§ ACTIVITY
Determine how many lines in the material below contain the word "found", and give that number without comment.

======== INFORMATION GIVEN

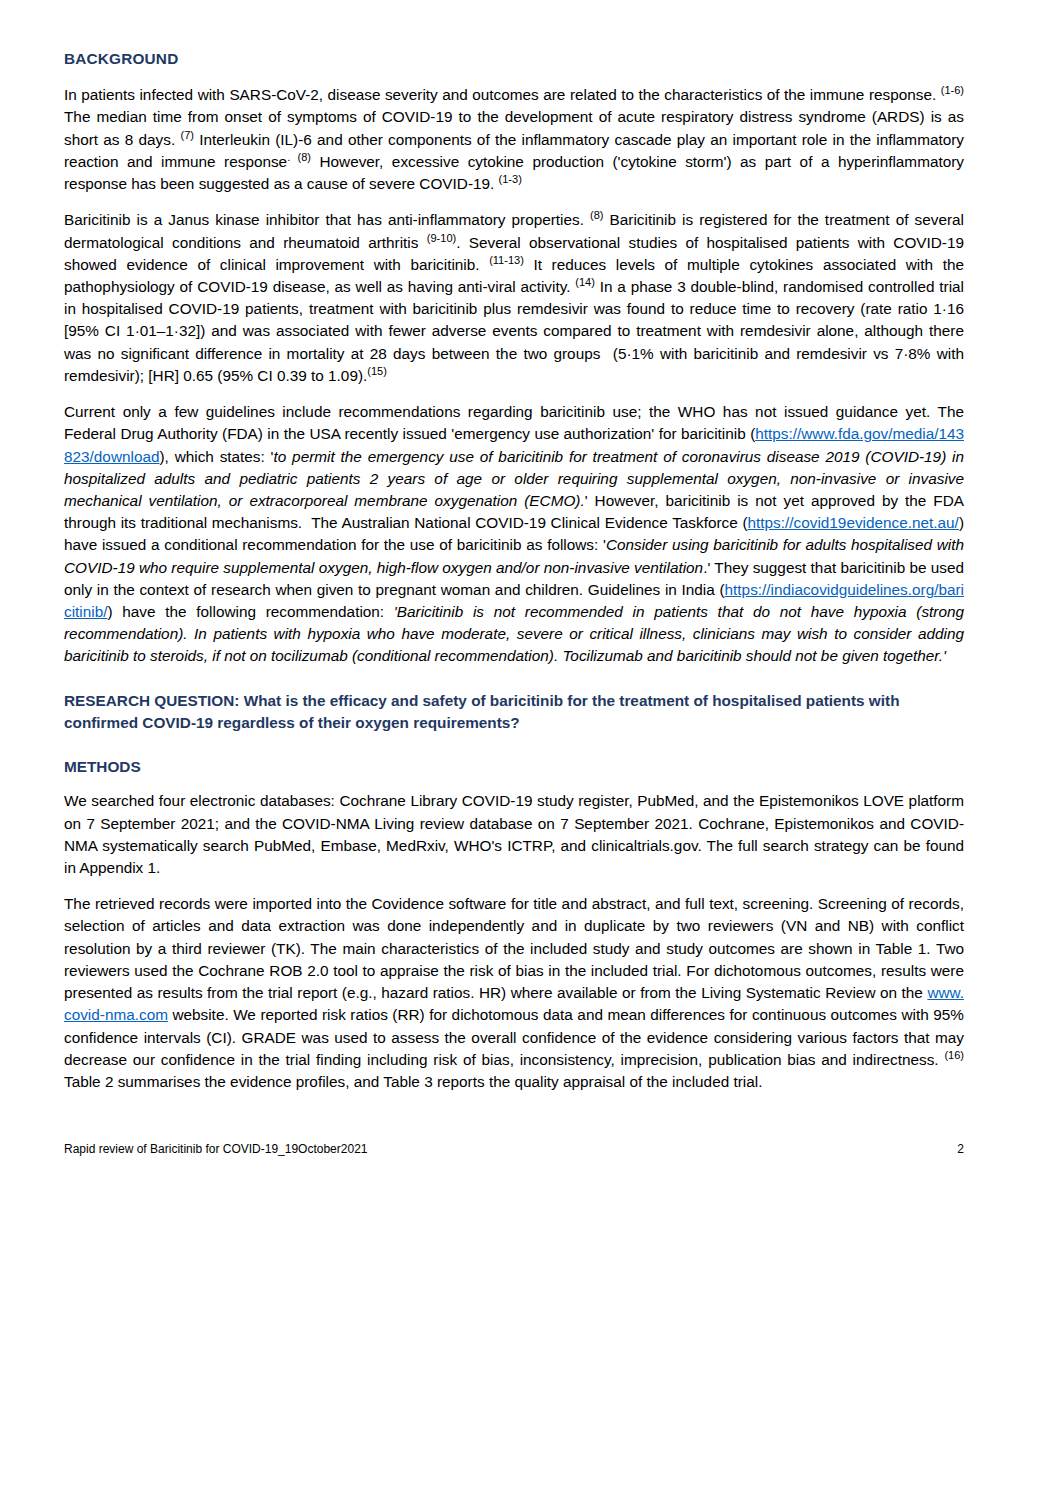BACKGROUND
In patients infected with SARS-CoV-2, disease severity and outcomes are related to the characteristics of the immune response. (1-6) The median time from onset of symptoms of COVID-19 to the development of acute respiratory distress syndrome (ARDS) is as short as 8 days. (7) Interleukin (IL)-6 and other components of the inflammatory cascade play an important role in the inflammatory reaction and immune response. (8) However, excessive cytokine production ('cytokine storm') as part of a hyperinflammatory response has been suggested as a cause of severe COVID-19. (1-3)
Baricitinib is a Janus kinase inhibitor that has anti-inflammatory properties. (8) Baricitinib is registered for the treatment of several dermatological conditions and rheumatoid arthritis (9-10). Several observational studies of hospitalised patients with COVID-19 showed evidence of clinical improvement with baricitinib. (11-13) It reduces levels of multiple cytokines associated with the pathophysiology of COVID-19 disease, as well as having anti-viral activity. (14) In a phase 3 double-blind, randomised controlled trial in hospitalised COVID-19 patients, treatment with baricitinib plus remdesivir was found to reduce time to recovery (rate ratio 1·16 [95% CI 1·01–1·32]) and was associated with fewer adverse events compared to treatment with remdesivir alone, although there was no significant difference in mortality at 28 days between the two groups (5·1% with baricitinib and remdesivir vs 7·8% with remdesivir); [HR] 0.65 (95% CI 0.39 to 1.09).(15)
Current only a few guidelines include recommendations regarding baricitinib use; the WHO has not issued guidance yet. The Federal Drug Authority (FDA) in the USA recently issued 'emergency use authorization' for baricitinib (https://www.fda.gov/media/143823/download), which states: 'to permit the emergency use of baricitinib for treatment of coronavirus disease 2019 (COVID-19) in hospitalized adults and pediatric patients 2 years of age or older requiring supplemental oxygen, non-invasive or invasive mechanical ventilation, or extracorporeal membrane oxygenation (ECMO).' However, baricitinib is not yet approved by the FDA through its traditional mechanisms. The Australian National COVID-19 Clinical Evidence Taskforce (https://covid19evidence.net.au/) have issued a conditional recommendation for the use of baricitinib as follows: 'Consider using baricitinib for adults hospitalised with COVID-19 who require supplemental oxygen, high-flow oxygen and/or non-invasive ventilation.' They suggest that baricitinib be used only in the context of research when given to pregnant woman and children. Guidelines in India (https://indiacovidguidelines.org/baricitinib/) have the following recommendation: 'Baricitinib is not recommended in patients that do not have hypoxia (strong recommendation). In patients with hypoxia who have moderate, severe or critical illness, clinicians may wish to consider adding baricitinib to steroids, if not on tocilizumab (conditional recommendation). Tocilizumab and baricitinib should not be given together.'
RESEARCH QUESTION: What is the efficacy and safety of baricitinib for the treatment of hospitalised patients with confirmed COVID-19 regardless of their oxygen requirements?
METHODS
We searched four electronic databases: Cochrane Library COVID-19 study register, PubMed, and the Epistemonikos LOVE platform on 7 September 2021; and the COVID-NMA Living review database on 7 September 2021. Cochrane, Epistemonikos and COVID-NMA systematically search PubMed, Embase, MedRxiv, WHO's ICTRP, and clinicaltrials.gov. The full search strategy can be found in Appendix 1.
The retrieved records were imported into the Covidence software for title and abstract, and full text, screening. Screening of records, selection of articles and data extraction was done independently and in duplicate by two reviewers (VN and NB) with conflict resolution by a third reviewer (TK). The main characteristics of the included study and study outcomes are shown in Table 1. Two reviewers used the Cochrane ROB 2.0 tool to appraise the risk of bias in the included trial. For dichotomous outcomes, results were presented as results from the trial report (e.g., hazard ratios. HR) where available or from the Living Systematic Review on the www.covid-nma.com website. We reported risk ratios (RR) for dichotomous data and mean differences for continuous outcomes with 95% confidence intervals (CI). GRADE was used to assess the overall confidence of the evidence considering various factors that may decrease our confidence in the trial finding including risk of bias, inconsistency, imprecision, publication bias and indirectness. (16) Table 2 summarises the evidence profiles, and Table 3 reports the quality appraisal of the included trial.
Rapid review of Baricitinib for COVID-19_19October2021 2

================

§ RESULT
2